Deuxième enjeu clé, la capacité à mobiliser durablement des ressources financières importantes déterminera en grande partie la pérennisation du mouvement engagé. À court et moyen terme, il est clair que les États les moins riches de la région devront bénéficier d’un soutien de leurs partenaires. Mais à terme, les États devront consacrer davantage de ressources propres à ces instruments. Cela nécessitera d’envisager des rentrées fiscales plus importantes et de sensibiliser leurs opinions publiques afin qu’elles soutiennent ce type de dépenses. De manière générale, la faisabilité de cette transition doit encore être étudiée.

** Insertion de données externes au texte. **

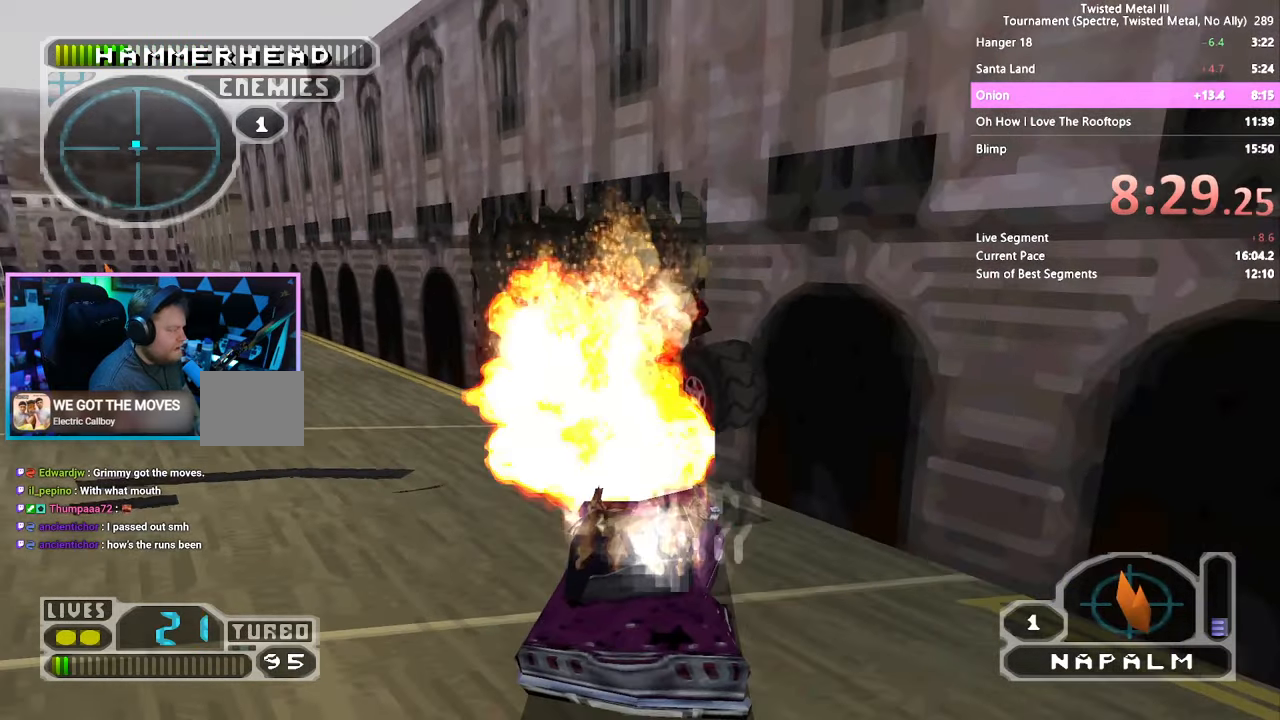
Gameplay with a controller (PlayStation layout); each line is a JSON object with the inputs held at the frame after it (dt_ms = milliseconds from this image to that frame). "events" lists button and stick changes between this image and that frame as [ms after this image, input, new state], when the widget could be followed in between. Not read: L1 R1.
{"dt_ms": 1000, "buttons": ["R2"], "left_stick": "center", "right_stick": "center", "events": [[100, "SQUARE", "down"], [150, "TRIANGLE", "down"], [384, "DPAD_DOWN", "down"], [384, "TRIANGLE", "up"], [400, "SQUARE", "up"], [434, "L2", "down"], [517, "L2", "up"], [567, "L2", "down"], [584, "DPAD_LEFT", "down"], [650, "DPAD_LEFT", "up"], [650, "L2", "up"], [684, "L2", "down"], [784, "L2", "up"], [817, "DPAD_DOWN", "up"]]}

Enfin, les enjeux techniques pour une mise en œuvre efficace de ces filets sociaux sont assez bien identifiés : ciblage, nature des transferts, conditionnalités, technologies pour faciliter les transferts financiers… Mais les systèmes de vie, la nature des risques, et les environnements économiques sont extrêmement variés dans la région. Il est donc important pour les acteurs impliqués d’adapter les instruments aux populations ciblées (population agricoles ou pastorales, urbaines ou rurales, personnes âgées, mères isolées…) et de s’organiser pour capitaliser et diffuser au mieux les leçons des premières expériences régionales.